Marion left school at the age of 12 and moved to another school in San Mateo. After that, she went to art school when she was in her teens.
Frances Marion started her working life in San Francisco. She had several jobs including being a photographer’s assistant, a commercial artist, and a reporter. She then moved to Los Angeles and found work as an artist doing posters to advertise theater and doing commercial layouts for an advertising company.
Marion’s move into the film industry came in 1914 when she joined Lois Weber Productions. She was a writing assistant and general assistant, but she also acted for the company as well. When World War I broke out, Marion once again took up journalism and moved overseas to report on the war.

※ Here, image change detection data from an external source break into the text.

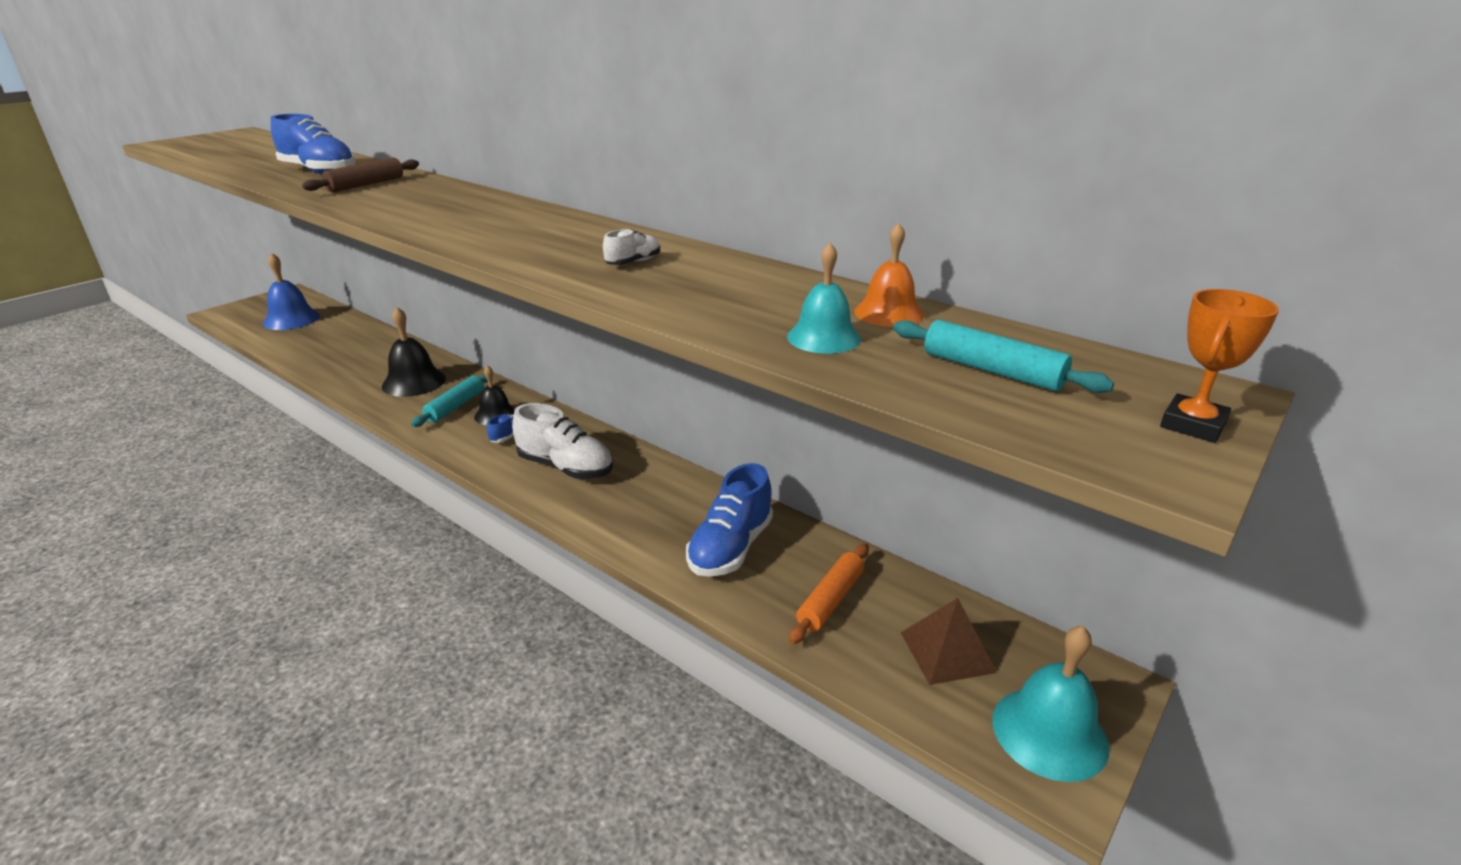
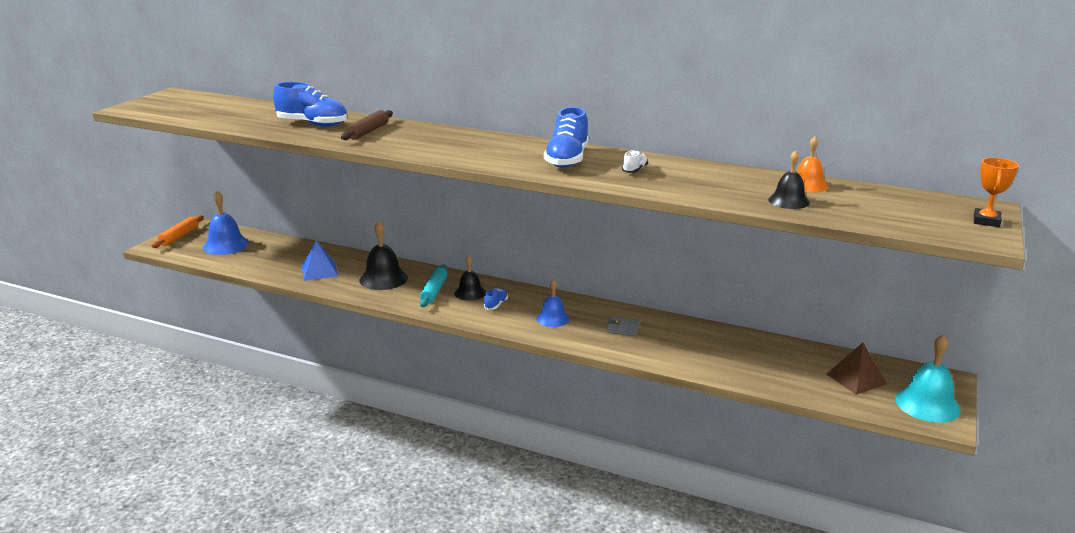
camera: 15 degrees left, 5 degrees down
white shoe [512,403,613,479] -> blue bell [536,280,570,327]
blue shoe [686,463,773,577] -> blue shoe moved to [544,107,589,168]
turquoise bell [787,243,861,354] -> black bell [768,150,810,209]
orange rolling pin [789,544,869,644] -> orange rolling pin moved to [152,215,204,248]
turquoise rolling pin [893,320,1114,393] -> none
none -> blue pyramid [302,241,338,281]
none -> grey wallet [607,316,640,336]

Upon returning to the U.S., she started writing film scripts and was hugely successful. Many of her scripts were successful, and she was earning $50,000 a year, which had never been done before. She moved to New York where she continued to write, and Marion is credited with more than 300 scripts. She is also credited with producing more than 130 movies, as well as directing several.
Some of her movies include Pollyanna (1920), A Thief in Paradise (1925), and Going Hollywood (1933). For most of her screenwriting years, Marion was with MGM Studios.
In 1946 she retired from Hollywood and then spent her time writing stage productions and novels. Frances Marion published nine works between 1925 and 1972, including her autobiography in 1972, called, Off With Their Heads: A Serio-Comic Tale of Hollywood.
Awards and Honors
Frances Marion won two Academy Awards. The first was for Best Writing in 1930, the second for Best Story in 1931.
Frances Marion's first marriage was to Wesley de Lappe, and her second was to Robert Pike. In 1919, Marion’s third marriage was to an actor named Fred Thomson. Thomson died in 1928. Marion had two sons with Thomson, one of which was adopted.
Marion’s fourth marriage was to a director, George W. Hill in 1930. The couple divorced in 1933.